Increase penalties for banks that accept money from questionable sources. In the 1990s, the President of Equatorial Guinea, Teodoro Obiang, siphoned money from the country’s timber and oil industries and used anonymous shell companies to deposit over $700 million in a number of American banks. A large portion ended up at Riggs Bank, which as it turns out, also accepted millions from Chilean dictator Augusto Pinochet. Riggs paid a total of $41 million in fines, and collapsed as a result of the scandal. But this is a rarity. Too often, says Global Witness, fines are minor and banks think of them as a cost of doing business. Global Witness encourages financial penalties in line with wrongdoing, and recommends other types of deterrents too — say, for example, that a bank be banned from doing business with government officials for a certain period of time. “We need better incentives as well as stronger penalties,” says Hays.

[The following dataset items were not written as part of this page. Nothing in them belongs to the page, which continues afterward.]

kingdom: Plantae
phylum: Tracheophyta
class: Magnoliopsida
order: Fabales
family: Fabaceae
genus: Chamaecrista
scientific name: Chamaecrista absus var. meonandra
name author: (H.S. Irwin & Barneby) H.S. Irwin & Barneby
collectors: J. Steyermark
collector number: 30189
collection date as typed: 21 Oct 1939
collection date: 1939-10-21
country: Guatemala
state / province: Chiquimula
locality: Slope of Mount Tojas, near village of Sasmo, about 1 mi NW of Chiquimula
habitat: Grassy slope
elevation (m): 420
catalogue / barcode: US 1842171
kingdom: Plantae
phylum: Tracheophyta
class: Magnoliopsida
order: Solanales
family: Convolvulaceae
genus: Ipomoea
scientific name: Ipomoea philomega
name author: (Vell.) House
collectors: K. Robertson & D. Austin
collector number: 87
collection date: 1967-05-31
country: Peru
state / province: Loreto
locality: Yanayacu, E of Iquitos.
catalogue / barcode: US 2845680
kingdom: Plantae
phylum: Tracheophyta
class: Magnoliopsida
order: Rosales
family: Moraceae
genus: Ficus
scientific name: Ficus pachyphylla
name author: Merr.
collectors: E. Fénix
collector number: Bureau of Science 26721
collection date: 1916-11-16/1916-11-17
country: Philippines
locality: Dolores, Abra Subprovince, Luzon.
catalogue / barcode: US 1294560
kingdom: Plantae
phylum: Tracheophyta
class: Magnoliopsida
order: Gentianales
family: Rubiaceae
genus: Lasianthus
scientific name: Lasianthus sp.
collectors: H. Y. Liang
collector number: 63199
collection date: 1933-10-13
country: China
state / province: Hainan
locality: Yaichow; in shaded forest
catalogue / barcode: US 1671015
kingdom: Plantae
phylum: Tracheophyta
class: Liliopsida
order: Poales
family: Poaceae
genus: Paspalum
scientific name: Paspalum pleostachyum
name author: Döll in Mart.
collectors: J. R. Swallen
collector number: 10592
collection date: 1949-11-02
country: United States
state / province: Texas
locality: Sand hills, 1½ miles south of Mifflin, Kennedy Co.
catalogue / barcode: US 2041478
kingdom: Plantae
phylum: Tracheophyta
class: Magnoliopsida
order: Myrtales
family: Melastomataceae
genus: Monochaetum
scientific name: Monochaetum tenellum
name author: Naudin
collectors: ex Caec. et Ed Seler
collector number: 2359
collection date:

How to close the loopholes for lawyers, real estate agents and other brokers
Tighten the requirements for lawyers to do basic due diligence against money laundering. On Sunday, 60 Minutes aired Global Witness’ latest investigation: an undercover investigator posed as an adviser to a West African government official and met with 13 prominent lawyers in New York City. The investigator used a hidden camera to film conversations in which 12 of these lawyers offered advice on how to hide suspect funds. Lawyers are, of course, subject to criminal code and can face disbarment. “But as a professional body, lawyers are largely self-regulated, and the code of conduct they’re required to abide by is mostly based on self-reporting,” says Hays. Global Witness wants to see lawyers required to do due diligence on potential clients, especially those who are government officials, and be required to report suspicious behavior to authorities. This is controversial. “The objection we hear is that this would undermine attorney-client privilege, a concept that’s often thought of as sacrosanct in the US,” says Hays. “But there is precedent. For example, tax lawyers and others who advise on risky tax transactions are obligated to report them to the tax authority or risk penalties.”
End due diligence exemptions in real estate deals. In the US, the people involved in closing real estate deals — real estate brokers, lawyers, escrow agents — are not required to take basic actions to prevent money laundering — such as verifying the identities of the people they work with. They’re cleared to do business with anonymous companies, and any background checks they perform are voluntary. In the original version of the Patriot Act, these facilitators actually were required to verify the identities of the companies and individuals buying property, and screen them for potential risk. But the real estate industry lobbied for a temporary exemption — and it has lasted more than a decade. Global Witness would like this exemption ended, stat. “If these individuals had to do due diligence on their customers, verify their identities and report it, that would help deter people from using real estate deals for money laundering,” says Hays. “Do we really want to be a luxury landing pad, no questions asked?”
And that to Hays and the rest of the team at Global Witness is the point: just because something conforms to current law doesn’t mean it’s ethical. Human beings are incredibly crafty when it comes to finding ways around the rules, and it takes concerted effort to cut that off at the pass.